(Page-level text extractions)
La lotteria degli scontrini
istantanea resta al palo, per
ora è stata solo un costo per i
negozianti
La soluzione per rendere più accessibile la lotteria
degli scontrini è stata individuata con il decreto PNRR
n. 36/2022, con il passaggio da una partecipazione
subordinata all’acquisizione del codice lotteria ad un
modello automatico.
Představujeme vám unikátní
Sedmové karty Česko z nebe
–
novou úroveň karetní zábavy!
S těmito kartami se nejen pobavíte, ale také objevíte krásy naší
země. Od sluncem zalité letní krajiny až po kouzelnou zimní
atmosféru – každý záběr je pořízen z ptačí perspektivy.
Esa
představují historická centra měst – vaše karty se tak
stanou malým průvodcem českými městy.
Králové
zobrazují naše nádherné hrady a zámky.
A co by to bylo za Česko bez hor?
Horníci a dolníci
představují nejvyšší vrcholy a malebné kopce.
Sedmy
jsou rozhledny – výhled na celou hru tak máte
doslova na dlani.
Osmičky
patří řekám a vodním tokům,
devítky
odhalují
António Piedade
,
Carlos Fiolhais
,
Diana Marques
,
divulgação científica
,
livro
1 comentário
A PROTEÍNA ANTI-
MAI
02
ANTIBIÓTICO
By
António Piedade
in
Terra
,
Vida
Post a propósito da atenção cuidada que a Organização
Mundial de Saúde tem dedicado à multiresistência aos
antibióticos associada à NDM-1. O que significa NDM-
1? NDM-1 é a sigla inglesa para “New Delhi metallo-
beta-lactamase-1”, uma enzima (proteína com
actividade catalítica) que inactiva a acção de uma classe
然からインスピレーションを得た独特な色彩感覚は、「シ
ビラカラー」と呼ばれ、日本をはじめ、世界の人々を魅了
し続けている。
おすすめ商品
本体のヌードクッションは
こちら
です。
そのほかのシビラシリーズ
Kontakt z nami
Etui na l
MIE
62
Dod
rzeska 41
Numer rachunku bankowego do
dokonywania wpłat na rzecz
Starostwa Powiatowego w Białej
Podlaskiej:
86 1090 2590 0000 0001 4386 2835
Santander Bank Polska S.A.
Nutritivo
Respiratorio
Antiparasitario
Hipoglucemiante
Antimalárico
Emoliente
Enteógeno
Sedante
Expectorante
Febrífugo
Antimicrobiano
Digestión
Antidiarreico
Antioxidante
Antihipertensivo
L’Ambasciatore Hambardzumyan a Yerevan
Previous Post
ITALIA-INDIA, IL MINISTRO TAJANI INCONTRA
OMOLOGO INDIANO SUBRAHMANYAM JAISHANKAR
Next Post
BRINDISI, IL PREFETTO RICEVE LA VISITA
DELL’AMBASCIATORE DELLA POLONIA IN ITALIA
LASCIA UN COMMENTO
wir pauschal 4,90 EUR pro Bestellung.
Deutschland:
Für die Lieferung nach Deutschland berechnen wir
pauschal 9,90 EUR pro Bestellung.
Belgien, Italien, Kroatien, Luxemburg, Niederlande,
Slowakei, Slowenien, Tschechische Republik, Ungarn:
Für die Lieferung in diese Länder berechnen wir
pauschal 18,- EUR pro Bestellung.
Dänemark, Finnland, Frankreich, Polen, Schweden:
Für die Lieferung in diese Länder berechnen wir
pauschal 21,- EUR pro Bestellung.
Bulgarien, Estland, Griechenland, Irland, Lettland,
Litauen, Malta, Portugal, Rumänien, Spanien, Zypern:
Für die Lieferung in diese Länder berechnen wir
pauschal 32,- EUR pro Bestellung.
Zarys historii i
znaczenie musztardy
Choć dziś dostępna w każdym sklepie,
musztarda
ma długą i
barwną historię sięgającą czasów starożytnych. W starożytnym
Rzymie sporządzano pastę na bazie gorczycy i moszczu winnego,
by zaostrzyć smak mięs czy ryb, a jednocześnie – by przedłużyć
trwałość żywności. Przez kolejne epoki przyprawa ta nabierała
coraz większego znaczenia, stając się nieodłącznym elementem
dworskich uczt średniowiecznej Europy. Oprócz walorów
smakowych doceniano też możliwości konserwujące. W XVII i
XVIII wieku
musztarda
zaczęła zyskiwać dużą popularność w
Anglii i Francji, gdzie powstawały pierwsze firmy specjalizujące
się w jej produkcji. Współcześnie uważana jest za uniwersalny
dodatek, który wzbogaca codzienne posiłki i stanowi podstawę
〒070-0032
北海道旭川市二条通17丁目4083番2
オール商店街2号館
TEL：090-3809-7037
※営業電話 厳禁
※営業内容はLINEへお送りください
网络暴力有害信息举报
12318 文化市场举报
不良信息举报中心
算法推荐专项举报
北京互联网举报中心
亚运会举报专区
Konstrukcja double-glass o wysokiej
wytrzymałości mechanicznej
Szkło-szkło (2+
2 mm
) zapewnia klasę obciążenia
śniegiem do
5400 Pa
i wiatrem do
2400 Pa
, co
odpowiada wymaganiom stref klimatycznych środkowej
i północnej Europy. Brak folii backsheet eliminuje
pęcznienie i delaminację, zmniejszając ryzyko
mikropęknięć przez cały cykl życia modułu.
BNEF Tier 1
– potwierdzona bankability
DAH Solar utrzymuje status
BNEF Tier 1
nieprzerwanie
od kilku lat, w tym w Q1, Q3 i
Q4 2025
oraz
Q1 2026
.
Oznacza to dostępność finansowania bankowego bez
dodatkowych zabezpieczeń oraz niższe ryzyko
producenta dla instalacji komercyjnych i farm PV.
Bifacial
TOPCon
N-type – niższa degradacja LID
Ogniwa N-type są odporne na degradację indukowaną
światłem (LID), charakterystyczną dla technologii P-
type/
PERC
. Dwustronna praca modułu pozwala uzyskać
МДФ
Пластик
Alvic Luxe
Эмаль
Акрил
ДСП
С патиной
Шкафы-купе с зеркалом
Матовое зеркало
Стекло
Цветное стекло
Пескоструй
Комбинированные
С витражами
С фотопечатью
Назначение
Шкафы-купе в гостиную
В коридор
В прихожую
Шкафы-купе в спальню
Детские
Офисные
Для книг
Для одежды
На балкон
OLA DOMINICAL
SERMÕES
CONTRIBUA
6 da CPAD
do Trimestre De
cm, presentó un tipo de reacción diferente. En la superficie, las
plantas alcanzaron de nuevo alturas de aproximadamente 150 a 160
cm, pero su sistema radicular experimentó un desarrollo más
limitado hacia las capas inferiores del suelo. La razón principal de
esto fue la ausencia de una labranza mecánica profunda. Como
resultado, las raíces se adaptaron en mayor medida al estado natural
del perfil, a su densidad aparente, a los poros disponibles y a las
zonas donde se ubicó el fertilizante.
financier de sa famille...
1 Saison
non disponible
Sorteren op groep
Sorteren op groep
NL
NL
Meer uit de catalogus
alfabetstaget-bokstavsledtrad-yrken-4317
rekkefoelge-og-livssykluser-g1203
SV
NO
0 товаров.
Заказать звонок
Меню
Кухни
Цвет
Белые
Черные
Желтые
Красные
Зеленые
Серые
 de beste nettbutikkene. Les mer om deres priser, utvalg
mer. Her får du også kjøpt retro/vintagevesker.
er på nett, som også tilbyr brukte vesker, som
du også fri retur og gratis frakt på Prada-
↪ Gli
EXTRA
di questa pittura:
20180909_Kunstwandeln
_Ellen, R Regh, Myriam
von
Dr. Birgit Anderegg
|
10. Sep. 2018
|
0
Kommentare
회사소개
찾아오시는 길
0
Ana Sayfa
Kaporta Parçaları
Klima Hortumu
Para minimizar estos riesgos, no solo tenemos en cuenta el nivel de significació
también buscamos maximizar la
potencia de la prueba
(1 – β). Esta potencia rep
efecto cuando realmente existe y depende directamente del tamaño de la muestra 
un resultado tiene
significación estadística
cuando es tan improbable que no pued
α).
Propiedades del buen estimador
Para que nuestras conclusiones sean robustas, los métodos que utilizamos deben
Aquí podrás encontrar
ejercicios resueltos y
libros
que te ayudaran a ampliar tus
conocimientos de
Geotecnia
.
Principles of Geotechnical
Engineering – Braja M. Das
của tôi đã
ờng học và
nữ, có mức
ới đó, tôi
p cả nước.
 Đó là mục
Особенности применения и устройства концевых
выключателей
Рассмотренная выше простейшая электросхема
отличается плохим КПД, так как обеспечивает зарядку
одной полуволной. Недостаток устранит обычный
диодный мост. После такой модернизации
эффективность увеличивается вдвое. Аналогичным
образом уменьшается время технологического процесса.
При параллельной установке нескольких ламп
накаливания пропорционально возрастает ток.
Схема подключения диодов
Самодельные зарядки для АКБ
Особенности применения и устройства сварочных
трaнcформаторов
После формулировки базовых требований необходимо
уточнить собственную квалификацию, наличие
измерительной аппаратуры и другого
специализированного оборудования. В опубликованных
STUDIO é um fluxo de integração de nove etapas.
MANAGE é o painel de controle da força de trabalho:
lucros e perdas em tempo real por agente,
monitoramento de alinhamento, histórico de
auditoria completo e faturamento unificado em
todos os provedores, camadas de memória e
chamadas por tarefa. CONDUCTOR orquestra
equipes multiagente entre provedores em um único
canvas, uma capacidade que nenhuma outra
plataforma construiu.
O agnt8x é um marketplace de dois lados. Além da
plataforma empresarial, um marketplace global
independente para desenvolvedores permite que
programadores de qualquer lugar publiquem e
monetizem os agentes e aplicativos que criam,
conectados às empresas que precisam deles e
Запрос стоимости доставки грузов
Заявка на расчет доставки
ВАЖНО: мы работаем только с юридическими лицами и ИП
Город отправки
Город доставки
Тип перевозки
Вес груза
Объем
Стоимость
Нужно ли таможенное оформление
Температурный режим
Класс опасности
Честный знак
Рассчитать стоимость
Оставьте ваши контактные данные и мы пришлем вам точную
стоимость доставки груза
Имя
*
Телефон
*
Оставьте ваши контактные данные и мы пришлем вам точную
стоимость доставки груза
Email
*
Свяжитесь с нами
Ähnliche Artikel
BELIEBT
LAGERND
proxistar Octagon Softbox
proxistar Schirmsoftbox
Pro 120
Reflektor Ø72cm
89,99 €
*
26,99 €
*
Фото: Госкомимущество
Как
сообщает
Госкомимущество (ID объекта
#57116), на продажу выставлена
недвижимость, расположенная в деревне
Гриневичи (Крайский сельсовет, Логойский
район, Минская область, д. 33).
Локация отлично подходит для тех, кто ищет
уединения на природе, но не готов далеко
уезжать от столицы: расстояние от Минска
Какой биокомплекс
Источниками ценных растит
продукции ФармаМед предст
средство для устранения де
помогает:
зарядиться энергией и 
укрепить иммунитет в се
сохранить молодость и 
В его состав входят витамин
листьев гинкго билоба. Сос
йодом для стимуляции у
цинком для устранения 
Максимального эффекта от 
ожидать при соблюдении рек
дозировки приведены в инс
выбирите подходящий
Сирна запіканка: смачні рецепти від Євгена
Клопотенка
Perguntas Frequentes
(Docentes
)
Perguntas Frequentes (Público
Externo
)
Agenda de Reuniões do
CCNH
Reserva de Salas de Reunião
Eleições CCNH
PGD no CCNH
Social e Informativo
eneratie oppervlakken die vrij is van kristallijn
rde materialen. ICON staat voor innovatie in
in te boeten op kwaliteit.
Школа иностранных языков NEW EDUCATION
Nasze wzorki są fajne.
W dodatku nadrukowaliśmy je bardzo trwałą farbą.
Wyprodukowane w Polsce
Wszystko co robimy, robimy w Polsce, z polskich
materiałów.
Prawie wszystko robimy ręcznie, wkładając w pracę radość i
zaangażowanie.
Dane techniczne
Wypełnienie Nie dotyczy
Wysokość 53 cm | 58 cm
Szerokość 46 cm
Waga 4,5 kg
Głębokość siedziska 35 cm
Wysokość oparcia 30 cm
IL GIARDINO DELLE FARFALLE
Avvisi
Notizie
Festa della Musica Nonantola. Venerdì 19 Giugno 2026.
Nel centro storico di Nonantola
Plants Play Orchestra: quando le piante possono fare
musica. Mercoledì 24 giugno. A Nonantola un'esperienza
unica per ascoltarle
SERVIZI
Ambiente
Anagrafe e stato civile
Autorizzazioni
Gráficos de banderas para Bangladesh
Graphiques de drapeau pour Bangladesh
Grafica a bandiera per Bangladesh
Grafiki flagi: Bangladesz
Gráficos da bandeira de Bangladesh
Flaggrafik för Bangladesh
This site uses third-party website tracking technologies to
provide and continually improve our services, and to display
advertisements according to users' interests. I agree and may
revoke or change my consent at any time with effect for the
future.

**WHAT TO WORK ON**
Copy range, inclusive: the line holding "subordinata all’acquisizione del" to the line holding "actividade catalítica) que". Reproduce exactly those lines of the records above and no others.

**SOLUTION FOR THIS EXERCISE**
subordinata all’acquisizione del codice lotteria ad un
modello automatico.
Představujeme vám unikátní
Sedmové karty Česko z nebe
–
novou úroveň karetní zábavy!
S těmito kartami se nejen pobavíte, ale také objevíte krásy naší
země. Od sluncem zalité letní krajiny až po kouzelnou zimní
atmosféru – každý záběr je pořízen z ptačí perspektivy.
Esa
představují historická centra měst – vaše karty se tak
stanou malým průvodcem českými městy.
Králové
zobrazují naše nádherné hrady a zámky.
A co by to bylo za Česko bez hor?
Horníci a dolníci
představují nejvyšší vrcholy a malebné kopce.
Sedmy
jsou rozhledny – výhled na celou hru tak máte
doslova na dlani.
Osmičky
patří řekám a vodním tokům,
devítky
odhalují
António Piedade
,
Carlos Fiolhais
,
Diana Marques
,
divulgação científica
,
livro
1 comentário
A PROTEÍNA ANTI-
MAI
02
ANTIBIÓTICO
By
António Piedade
in
Terra
,
Vida
Post a propósito da atenção cuidada que a Organização
Mundial de Saúde tem dedicado à multiresistência aos
antibióticos associada à NDM-1. O que significa NDM-
1? NDM-1 é a sigla inglesa para “New Delhi metallo-
beta-lactamase-1”, uma enzima (proteína com
actividade catalítica) que inactiva a acção de uma classe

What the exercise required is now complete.